> WORK TO DO
Repeat the entries below word for word, from the first line through the line containing "color correction: highlights", including both ends.

> DATA SHOWN
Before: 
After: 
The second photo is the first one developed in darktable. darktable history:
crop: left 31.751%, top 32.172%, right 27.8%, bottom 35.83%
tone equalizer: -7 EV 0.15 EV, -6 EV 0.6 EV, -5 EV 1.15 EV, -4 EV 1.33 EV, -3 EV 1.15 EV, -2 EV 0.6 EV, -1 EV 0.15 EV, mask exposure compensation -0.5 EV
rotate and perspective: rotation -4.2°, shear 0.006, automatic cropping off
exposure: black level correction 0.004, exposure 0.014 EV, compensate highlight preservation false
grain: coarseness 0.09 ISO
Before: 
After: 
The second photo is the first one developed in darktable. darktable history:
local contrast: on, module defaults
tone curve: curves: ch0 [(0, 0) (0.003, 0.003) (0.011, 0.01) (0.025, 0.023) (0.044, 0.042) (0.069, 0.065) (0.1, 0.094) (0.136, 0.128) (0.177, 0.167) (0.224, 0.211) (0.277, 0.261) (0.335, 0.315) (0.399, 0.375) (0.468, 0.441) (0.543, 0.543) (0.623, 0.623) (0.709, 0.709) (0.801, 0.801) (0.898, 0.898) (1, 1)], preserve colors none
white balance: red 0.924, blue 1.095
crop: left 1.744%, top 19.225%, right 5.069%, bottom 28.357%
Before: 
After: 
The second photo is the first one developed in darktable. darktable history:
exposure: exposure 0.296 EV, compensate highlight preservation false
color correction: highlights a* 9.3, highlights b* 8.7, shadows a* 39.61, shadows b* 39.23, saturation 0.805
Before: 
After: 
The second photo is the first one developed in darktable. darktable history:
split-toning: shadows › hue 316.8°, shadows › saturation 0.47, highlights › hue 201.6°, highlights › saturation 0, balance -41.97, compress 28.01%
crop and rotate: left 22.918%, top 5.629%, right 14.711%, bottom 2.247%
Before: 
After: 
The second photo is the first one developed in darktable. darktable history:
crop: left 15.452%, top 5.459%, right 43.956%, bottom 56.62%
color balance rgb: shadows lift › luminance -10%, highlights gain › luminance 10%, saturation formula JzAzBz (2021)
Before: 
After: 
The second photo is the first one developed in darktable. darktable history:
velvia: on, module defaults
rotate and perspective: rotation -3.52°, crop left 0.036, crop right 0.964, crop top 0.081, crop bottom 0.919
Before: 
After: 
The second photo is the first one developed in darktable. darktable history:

> EXERCISE RESPONSE
Before: 
After: 
The second photo is the first one developed in darktable. darktable history:
crop: left 31.751%, top 32.172%, right 27.8%, bottom 35.83%
tone equalizer: -7 EV 0.15 EV, -6 EV 0.6 EV, -5 EV 1.15 EV, -4 EV 1.33 EV, -3 EV 1.15 EV, -2 EV 0.6 EV, -1 EV 0.15 EV, mask exposure compensation -0.5 EV
rotate and perspective: rotation -4.2°, shear 0.006, automatic cropping off
exposure: black level correction 0.004, exposure 0.014 EV, compensate highlight preservation false
grain: coarseness 0.09 ISO
Before: 
After: 
The second photo is the first one developed in darktable. darktable history:
local contrast: on, module defaults
tone curve: curves: ch0 [(0, 0) (0.003, 0.003) (0.011, 0.01) (0.025, 0.023) (0.044, 0.042) (0.069, 0.065) (0.1, 0.094) (0.136, 0.128) (0.177, 0.167) (0.224, 0.211) (0.277, 0.261) (0.335, 0.315) (0.399, 0.375) (0.468, 0.441) (0.543, 0.543) (0.623, 0.623) (0.709, 0.709) (0.801, 0.801) (0.898, 0.898) (1, 1)], preserve colors none
white balance: red 0.924, blue 1.095
crop: left 1.744%, top 19.225%, right 5.069%, bottom 28.357%
Before: 
After: 
The second photo is the first one developed in darktable. darktable history:
exposure: exposure 0.296 EV, compensate highlight preservation false
color correction: highlights a* 9.3, highlights b* 8.7, shadows a* 39.61, shadows b* 39.23, saturation 0.805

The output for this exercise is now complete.